_PASSAGE FOR REVIEW_:
━━━━━━━━━━━━━━━━━━━━━━━━━━━━━━
It being a green turning, the bottom decided to start splitting in several places, including the center. Here are a few around the bottom edge:



Here are a couple of shots of the then-current state of the open grain, coloration imparted by the tung oil finish, natural swirling patterns of the log, and how it all looks in natural daylight:





On my next trip to Rockler (to get green wood end sealer to save all the logs I'm now finding around LA), I grabbed some Hut PPP (perfect pen polish), which are 2 different bars of polishing-compound impregnated wax ingots. You turn the lathe up to high speed, run the brown bar (satin) over the whole thing to smear hard wax all over it, then press hard on it with a paper towel as you run across the surface, removing the extra wax and polishing up the wood with it a bit. Then you go over it again slowly, pressing hard, melting the sheen of wax into the open grains. You repeat this with the white bar (gloss).



Here's a pre-Hut shot:



And here's the after shot, having followed the plan detailed above:



You can see the wax burned into the paper towels in that shot. Here are a few more of the final, glossy look. The first pic shows a crack that formed in the base - the trouble with green wood - and the second shows a patch in the middle of formerly quite open grain, now filled in and made glossy by the Hut PPP wax:





With a bit darker exposure, this is closer to how the cup currently looks:







The cup is still [as I type this] attached to the lathe face plate. It's probably a week later now, and I'm shown something important and interesting - how much it shrinks. Note that the cup was sanded and polished down to match the lathe face plate in these shots. Sitting next to me on the desk here, I can see that it's about 1/16" smaller in diameter, so about 1/32" shrinking around all sides. That's a significant figure. The once-flush [temporary] metal base is no longer even close to flush.

I have since sealed the ends of all the Euc blanks I've readied, and the logs I'm storing. I'm anxious to see what other treasures it has in store for me. Still no idea which species this is, but I've since found a forum of Euc folk who might know. It's an apparently tricky proposition to identify a gum tree all the way to a species. There are over 750, and lots of anomalies, like differences in the same tree, or similarities between different species that can combine to make two trees of different species seem more similar than two others of the same.

Anyway, this was all just an excited test of the wood. I had no plan when I screwed the piece of log into the face plate, so I was glad it came out to be anything at all. Now we wait, and wait, for the other logs and log bits, all painted up with Rockler green wood end sealer to finally dry out to more useful levels.
━━━━━━━━━━━━━━━━━━━━━━━━━━━━━━
_SUPPLIED RECORDS_:
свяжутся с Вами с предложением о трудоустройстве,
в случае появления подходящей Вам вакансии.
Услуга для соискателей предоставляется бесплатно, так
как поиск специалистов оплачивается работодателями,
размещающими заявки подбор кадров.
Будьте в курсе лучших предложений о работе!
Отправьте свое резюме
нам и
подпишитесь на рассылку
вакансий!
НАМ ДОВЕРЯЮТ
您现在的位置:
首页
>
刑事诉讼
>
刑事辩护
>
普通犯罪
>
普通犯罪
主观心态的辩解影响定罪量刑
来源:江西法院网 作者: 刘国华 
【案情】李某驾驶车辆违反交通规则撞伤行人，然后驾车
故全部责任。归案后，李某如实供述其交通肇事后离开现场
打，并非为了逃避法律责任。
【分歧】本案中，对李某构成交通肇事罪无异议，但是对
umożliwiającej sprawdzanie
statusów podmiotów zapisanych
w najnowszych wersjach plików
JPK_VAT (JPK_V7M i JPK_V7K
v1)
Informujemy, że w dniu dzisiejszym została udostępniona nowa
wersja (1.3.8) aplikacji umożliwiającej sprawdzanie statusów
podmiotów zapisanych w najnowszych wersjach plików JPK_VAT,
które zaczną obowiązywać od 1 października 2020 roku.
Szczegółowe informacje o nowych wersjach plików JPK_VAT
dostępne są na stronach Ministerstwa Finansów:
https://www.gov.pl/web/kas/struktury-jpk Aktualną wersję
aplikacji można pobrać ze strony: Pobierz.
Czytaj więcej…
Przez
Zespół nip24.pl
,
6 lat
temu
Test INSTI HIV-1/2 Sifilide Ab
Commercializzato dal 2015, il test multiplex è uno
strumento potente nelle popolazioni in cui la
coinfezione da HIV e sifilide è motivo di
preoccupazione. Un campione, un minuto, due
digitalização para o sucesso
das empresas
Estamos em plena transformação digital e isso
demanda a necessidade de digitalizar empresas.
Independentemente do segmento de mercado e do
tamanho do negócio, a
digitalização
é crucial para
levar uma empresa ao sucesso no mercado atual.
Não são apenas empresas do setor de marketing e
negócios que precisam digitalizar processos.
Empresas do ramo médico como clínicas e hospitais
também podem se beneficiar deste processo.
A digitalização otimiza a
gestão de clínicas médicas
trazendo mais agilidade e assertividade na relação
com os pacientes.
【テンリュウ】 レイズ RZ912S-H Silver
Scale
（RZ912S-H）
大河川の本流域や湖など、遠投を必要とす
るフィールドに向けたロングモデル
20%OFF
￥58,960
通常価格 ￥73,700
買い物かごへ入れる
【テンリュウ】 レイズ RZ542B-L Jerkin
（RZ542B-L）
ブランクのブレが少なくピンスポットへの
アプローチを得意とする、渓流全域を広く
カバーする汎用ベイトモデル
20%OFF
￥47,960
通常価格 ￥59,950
━━━━━━━━━━━━━━━━━━━━━━━━━━━━━━
_WHAT YOU HAVE TO DO_:
How many gum tree species does the woodturning post say there are?

_YOUR RESPONSE_:
Over 750.